Specialists within the NYU Langone Fertility Center have been pioneers in the development of egg freezing technology, with the first baby born through via egg freezing at NYU Langone in July 2005. The Center has seen almost triple the number of women starting egg freezing cycles in 2022 in comparison to 2019. As this national trend increases, more data is needed to inform patients that seek to secure their reproductive futures.
Within the study, 543 patients participated with an average age of 38 years old at the time of the first egg freeze, which is older than the optimal age to freeze eggs (35 years old or younger). These patients underwent 800 egg freezing cycles, 605 egg thaws, and 436 embryo transfers between 2005-2020.
The investigation found that overall, 39 percent of women between 27-44 years old, with a majority between 35-40 years old at egg freeze, had a least one child from their frozen eggs, which is comparable with age-matched IVF outcomes. Across all ages, women who thawed more than 20 mature eggs had a 58 percent live birth rate, which was profound and unexpected as this group included patients past their reproductive prime. In fact, 14 patients who froze eggs at the age of 41-43 years successfully had children from their frozen eggs. As noted, women under 38 years old who had 20 or more mature eggs thawed achieved a 70 percent live birth rate per patient. The length of frozen egg storage did not change the success rate.
Results also showed that preimplantation genetic screening with embryos from frozen and eventually thawed eggs resulted in lower miscarriage rates and higher live birth rates per transfer. Such screening also allows for single embryo transfers, yielding singleton pregnancies, which are safer for both the mother and child, say the authors.

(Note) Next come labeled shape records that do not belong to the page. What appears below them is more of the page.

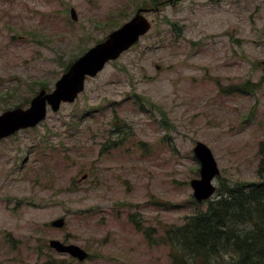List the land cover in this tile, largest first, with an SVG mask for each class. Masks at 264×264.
Masks as SVG:
<instances>
[{
  "label": "rangeland",
  "instance_id": "rangeland-1",
  "mask_svg": "<svg viewBox=\"0 0 264 264\" xmlns=\"http://www.w3.org/2000/svg\"><path fill=\"white\" fill-rule=\"evenodd\" d=\"M139 6L145 33L72 101L0 138V264H176L163 228L206 206L189 184L196 140L219 170L211 197L222 182L259 179L264 0H0V112L52 89Z\"/></svg>",
  "mask_w": 264,
  "mask_h": 264
},
{
  "label": "trees",
  "instance_id": "trees-1",
  "mask_svg": "<svg viewBox=\"0 0 264 264\" xmlns=\"http://www.w3.org/2000/svg\"><path fill=\"white\" fill-rule=\"evenodd\" d=\"M260 153L259 179L220 183L217 196L194 200L205 202L204 208L197 206L181 223L163 228L172 262L264 264V151Z\"/></svg>",
  "mask_w": 264,
  "mask_h": 264
},
{
  "label": "water",
  "instance_id": "water-1",
  "mask_svg": "<svg viewBox=\"0 0 264 264\" xmlns=\"http://www.w3.org/2000/svg\"><path fill=\"white\" fill-rule=\"evenodd\" d=\"M147 10L146 7H137L129 18L109 30L103 39L94 42L73 58L55 79L52 89L46 91L43 87L39 88L25 107L14 106L2 110L0 138L18 129L36 125L45 117L47 108L55 111L61 102L72 101L83 88L86 76L94 75L106 61L116 58L148 30L150 20L145 16ZM69 14L75 19L73 7L69 8ZM192 152L199 163V176L190 178L189 184L193 198L202 201L214 193L215 185L212 179L219 170L210 148L204 142L196 140ZM63 221V217L58 216L51 219L50 224L59 227ZM47 243L55 250L67 252L78 259L87 255L77 244L64 243L57 238H49Z\"/></svg>",
  "mask_w": 264,
  "mask_h": 264
}]
</instances>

“Our results provide realistic expectations for those considering oocyte preservation, and demonstrate that egg freezing technology empowers women with improved reproductive autonomy,” says study senior author James A. Grifo, MD, PhD, director of the Division of Reproductive Endocrinology and Infertility and the NYU Langone Fertility Center. “Freezing eggs at a young age becomes an option to be one’s own egg donor at advanced age. As younger patients freeze eggs and do more than one cycle, the success rates will be even higher than reported in this study.”

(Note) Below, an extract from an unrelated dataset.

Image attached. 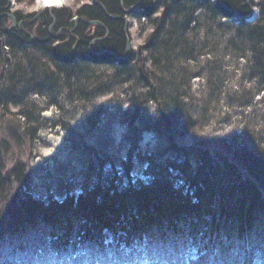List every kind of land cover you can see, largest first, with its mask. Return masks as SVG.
<instances>
[{"label": "trees", "instance_id": "1", "mask_svg": "<svg viewBox=\"0 0 264 264\" xmlns=\"http://www.w3.org/2000/svg\"><path fill=\"white\" fill-rule=\"evenodd\" d=\"M111 1L110 7L119 10ZM124 1L131 7L140 0ZM7 3L0 0V264H264V152L207 139L189 146L176 141L177 114L181 100L190 97L192 79L201 76L211 84L210 66L215 69L227 57L247 62L249 78L264 98V0H143L134 16L154 30L137 53L118 58V64L110 54H93L86 44L72 55L73 41L55 50L48 13L37 22V44L24 46L8 33ZM253 8L260 11L255 23L231 20L235 12L248 14ZM53 13L59 18L56 28H73V11ZM78 13L103 16L89 4ZM123 28L120 22L110 25L106 44L118 54L124 49ZM43 62L69 77L81 65H103L113 69L110 83L145 91L124 101L133 109L126 183L96 184L61 201L34 196L36 132L20 123V117L30 119L25 110L15 113L17 121L6 120V113L10 105L22 107L28 96L43 93L33 85ZM192 63L201 73H193ZM150 102L156 116L144 120L141 112ZM183 117L186 134L193 126ZM144 132L165 142V152H176L178 159L160 163L139 155L151 171L149 181L136 183L131 163ZM173 172L181 174L182 185Z\"/></svg>", "mask_w": 264, "mask_h": 264}, {"label": "rangeland", "instance_id": "2", "mask_svg": "<svg viewBox=\"0 0 264 264\" xmlns=\"http://www.w3.org/2000/svg\"><path fill=\"white\" fill-rule=\"evenodd\" d=\"M93 1L65 0L62 6L52 7V12L69 8L75 17L80 6ZM11 2L14 10L27 14L40 13L44 9L37 0L30 5L16 0ZM128 19L131 52L137 53L154 27L135 16ZM202 59L208 63L207 58ZM190 65L193 73H201L199 64ZM218 65L215 69L210 66L213 69L211 84L201 76L192 79L190 97L181 100L182 112L177 114V143L189 146L207 139L247 146L263 153L264 98L257 93L258 84L249 78L247 62L227 57ZM112 73V68L88 64L81 65L77 74L69 77L56 74L44 63L37 74L40 80L33 82L42 87L43 93L28 96L22 107H8L6 120L17 121L15 113L25 110L30 119L20 117V123L36 132L31 144L36 198L61 201L86 193L96 184L105 188L109 183L118 187L120 182H127L125 172L131 147L129 122L133 109L130 102L124 101L136 99L145 91L134 84L119 87L115 82L110 83ZM141 114L144 120H152L156 116V105L150 102ZM183 116L189 117L193 126L186 134L183 133L186 122ZM1 136H6L5 130L1 131ZM167 146L153 133H143L131 163L133 182L150 180L151 170L146 162L139 160V155L153 156L160 163L178 159L176 152H165ZM173 177L177 185L184 183L181 174L173 172ZM110 241L108 236L107 242Z\"/></svg>", "mask_w": 264, "mask_h": 264}, {"label": "flooded vegetation", "instance_id": "3", "mask_svg": "<svg viewBox=\"0 0 264 264\" xmlns=\"http://www.w3.org/2000/svg\"><path fill=\"white\" fill-rule=\"evenodd\" d=\"M119 4V10L111 8L113 2L111 0H95L90 6H94L97 9L102 11V15L100 19H91L86 15H79L78 11L84 7V5L80 6L75 12L78 16L77 20L73 18L70 20L71 25L68 27L56 28V24L59 21V18L53 13H49L53 18V22L50 24L49 32L51 33L52 40L55 41L53 44V48L57 50L59 47L66 46L70 44V41H73V45L71 48V54H75L78 46L86 44L90 52L95 55L101 56L104 54H110L113 58L116 59L115 64H118V58L126 55L128 53V57L132 54L130 47V37H129V16H132L135 12L128 14L126 11L130 10L131 7L124 0H114ZM11 0H8L7 5L3 8L7 10L10 8L11 13L15 12L13 8H11ZM10 5V6H9ZM109 9L107 8V6ZM111 6V7H110ZM4 13L3 15L10 17L8 14ZM39 13V12H38ZM38 13H34L33 16H29L27 13L21 14L18 17L15 16V22L11 19V25L8 29V33L21 41L24 46L34 47L39 41V33H38V18H35ZM13 14V13H12ZM28 15V16H27ZM43 15V14H42ZM1 18V16H0ZM122 25L123 28V38H124V49L122 50V54H118L113 49H110L106 46L107 41L111 36L110 25ZM14 26L11 28V26ZM86 25V26H84ZM80 26V29H79ZM129 51V52H128ZM69 54H62V57H69ZM126 58V59H127ZM124 59V60H126ZM123 60V59H122ZM94 65V64H92ZM97 65V64H96ZM103 66V65H98Z\"/></svg>", "mask_w": 264, "mask_h": 264}, {"label": "water", "instance_id": "4", "mask_svg": "<svg viewBox=\"0 0 264 264\" xmlns=\"http://www.w3.org/2000/svg\"><path fill=\"white\" fill-rule=\"evenodd\" d=\"M95 1V0H94ZM142 2L143 0H141L138 4L134 5L130 10H127L126 12L128 14H131L133 12H137L138 9L140 8V6L142 5ZM248 2H250V0H248ZM11 5V4H10ZM9 5V6H10ZM45 10H52L51 8L49 7H45L39 14H42ZM12 19H13V22H15V16L14 14H8ZM254 16V12L251 10L250 13L248 14H240L238 12H235V18L236 19H240V20H243V21H246V22H250L253 20V17ZM14 26V24L11 26V28ZM129 52V51H128ZM128 57V53L122 57H120L121 59H126Z\"/></svg>", "mask_w": 264, "mask_h": 264}, {"label": "bare ground", "instance_id": "5", "mask_svg": "<svg viewBox=\"0 0 264 264\" xmlns=\"http://www.w3.org/2000/svg\"><path fill=\"white\" fill-rule=\"evenodd\" d=\"M37 2H38V4L40 5V6H43L44 8L45 7H49V8H51L52 9V7H56V8H58V7H60V6H62V4L65 2V0H37ZM61 9V8H60ZM54 10V9H53ZM252 11L254 12V18H259L260 17V11H259V9L258 8H253L252 9ZM52 12V10H45L42 14L44 15L45 13H51ZM12 14V13H11ZM42 14H39L38 13V15H36V17L35 18H38V19H40L43 15ZM15 16V15H14ZM132 16H134V14H132ZM131 16V17H132ZM75 17H77L78 18V16H77V14H76V16ZM75 17H73V19L74 20H76L75 19ZM136 17V16H135ZM137 18V17H136ZM235 18V17H234ZM142 20H145V19H142ZM257 21H258V19H257ZM129 37H130V35H129ZM143 143H145V141H143Z\"/></svg>", "mask_w": 264, "mask_h": 264}]
</instances>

Dr. Grifo, also a professor in the Department of Obstetrics and Gynecology at NYU Langone, cautions that the study was limited by the number of patients. Future larger studies are under way to increase the data set from which patients can benefit and model their expected success rates. He adds that additional studies from a variety of geographic locations and center types are also necessary.
Funding support for the foundational scientific studies that led to NYU Langone’s clinically successful oocyte cryopreservation program was provided by the Carolyn and Malcom Wiener Foundation.

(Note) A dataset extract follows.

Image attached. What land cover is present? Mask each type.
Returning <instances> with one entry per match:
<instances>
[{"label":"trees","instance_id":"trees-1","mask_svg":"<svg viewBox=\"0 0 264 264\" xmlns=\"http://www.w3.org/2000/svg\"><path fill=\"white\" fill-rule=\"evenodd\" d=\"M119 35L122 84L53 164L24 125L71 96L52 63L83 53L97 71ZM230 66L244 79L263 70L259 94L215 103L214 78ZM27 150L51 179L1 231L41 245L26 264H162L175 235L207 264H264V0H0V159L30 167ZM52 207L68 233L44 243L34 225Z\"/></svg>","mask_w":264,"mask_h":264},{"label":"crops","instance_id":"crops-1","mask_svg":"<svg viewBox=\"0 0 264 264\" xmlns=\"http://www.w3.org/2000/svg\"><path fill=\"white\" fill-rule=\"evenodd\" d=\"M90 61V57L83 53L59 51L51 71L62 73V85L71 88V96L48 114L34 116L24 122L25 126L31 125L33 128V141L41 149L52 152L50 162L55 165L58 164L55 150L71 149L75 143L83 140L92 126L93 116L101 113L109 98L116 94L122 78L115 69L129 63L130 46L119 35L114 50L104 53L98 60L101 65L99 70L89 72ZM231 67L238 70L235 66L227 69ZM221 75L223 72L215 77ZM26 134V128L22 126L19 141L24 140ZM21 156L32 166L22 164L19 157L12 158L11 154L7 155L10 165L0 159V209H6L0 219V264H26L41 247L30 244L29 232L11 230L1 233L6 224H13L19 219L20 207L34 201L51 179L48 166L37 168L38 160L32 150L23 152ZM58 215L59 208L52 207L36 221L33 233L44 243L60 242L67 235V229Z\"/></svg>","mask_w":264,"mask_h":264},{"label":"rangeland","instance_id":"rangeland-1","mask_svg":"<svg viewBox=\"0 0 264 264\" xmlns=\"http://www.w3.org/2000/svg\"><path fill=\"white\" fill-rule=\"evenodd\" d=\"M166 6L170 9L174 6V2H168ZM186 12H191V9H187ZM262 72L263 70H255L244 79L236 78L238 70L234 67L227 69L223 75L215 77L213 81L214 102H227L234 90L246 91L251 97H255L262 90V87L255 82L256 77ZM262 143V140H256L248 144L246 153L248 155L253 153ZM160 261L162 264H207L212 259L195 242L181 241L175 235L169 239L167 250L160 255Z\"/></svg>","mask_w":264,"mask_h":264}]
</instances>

In addition to Dr. Cascante and Dr. Grifo, other clinician-scientists in the study were Jennifer K. Blakemore, MD; Shannon M. DeVore, MD; Brooke Hodes-Wertz, MD, MPH; Elizabeth Fino, MD; Alan S. Berkeley, MD; Carlos M. Parra, MD; and Caroline McCaffrey, PhD. The entire team of embryologists, doctors, nurses and support staff at the NYU Langone Fertility Center contributed to the success presented in this study.